▶ _Work to complete_
1. In the report on the Local 19 union election case, who defeated Barbara Walden in her election?
2. Resume the report on the Local 19 union election case after its final sentence.

▶ _Document segment_
☆ ☆ ☆ ☆ ☆ ☆ ☆

On Nov. 9, U.S. Dist. Judge Donald C. Nugent (N.D. Ohio, Clinton) ordered a new election for treasurer and two trustees of the Bakery, Confectionery & Tobacco Workers Int’l Union Local 19 in Cleveland. In Feb. 2000, Local 19 elected Daniel Kolar treasurer and re-elected Peter Koleff and Vince Bianchi to two of three trustee positions. Before the vote, then-local president Barbara Walden ruled the three did not meet candidate requirements of the int’l union constitution and were ineligible to run. The BC&T int’l union overruled her. Walden lost her election to then-vice-president Paul LaBuda. She later filed a complaint with the Dep’t of Labor, which investigated and took up the case.
DOL sued under federal labor law to overturn the tainted elections and its Office of Labor-Mgmt. Standards will supervise the new elections. An OLMS investigation of the local’s Feb. 2000 election revealed that the winning candidates for positions in question were ineligible to hold union office because they failed to meet working at the trade candidacy requirements.
The argument against Kolar: At the time of the election, he was a representative with the Cleveland Bakers and Teamsters’ Health, Welfare & Pension funds and so was ineligible because he didn’t work in a trade represented by the Bakers or for the union itself. Local 19 countered that Kolar’s job with the fund met the definition of “working in the trade.” The argument against Koleff and Bianchi: They were retirees, did not work in the trade and were not officers or employees of the union. The local said Koleff and Bianchi had been trustees for many years, even before their retirement, and were eligible to run. Nugent rejected the local’s arguments. He held the union’s language on qualifications was “unambiguous” and that Kolar, Koleff and Bianchi did not meet the test.

☆ ☆ ☆ ☆ ☆ ☆ ☆

▶ _Records_
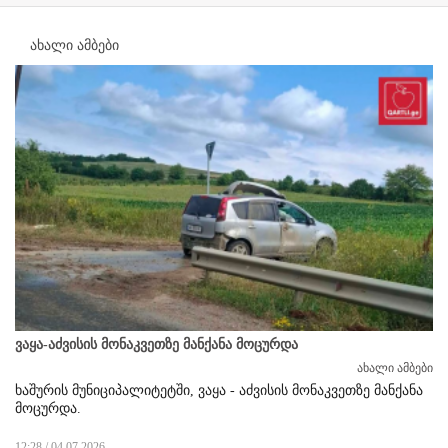
ახალი ამბები
ვაყა-აძვისის მონაკვეთზე მანქანა მოცურდა
ახალი ამბები
ხაშურის მუნიციპალიტეტში, ვაყა - აძვისის მონაკვეთზე მანქანა
მოცურდა.
12:28 / 04.07.2026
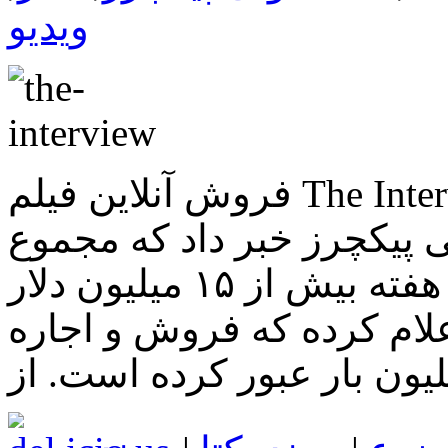
ویدیو
فروش آنلاین فیلم The Interview بسیار بهتر از اکران در
 پیکچرز خبر داد که مجموع
فروش آنلاین این فیلم در آخر هفته بیش از ۱۵ میلیون دلار
لام کرده که فروش و اجاره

☆ ☆ ☆ ☆ ☆ ☆ ☆

▶ _Results_
1. Paul LaBuda, who was then the local's vice president.

2.
“We think it’s great,” said Walden’s attorney Joyce Goldstein. “But we’re sorry it took so long for a determination that these people were ineligible when they were ineligible to begin with.” She was also disappointed Nugent ordered an election rather than an installation of the eligible nominated candidates, which Walden had requested. In his decision, Nugent wrote that the first vote was more than 18 month ago and circumstances and members undoubtedly have changed.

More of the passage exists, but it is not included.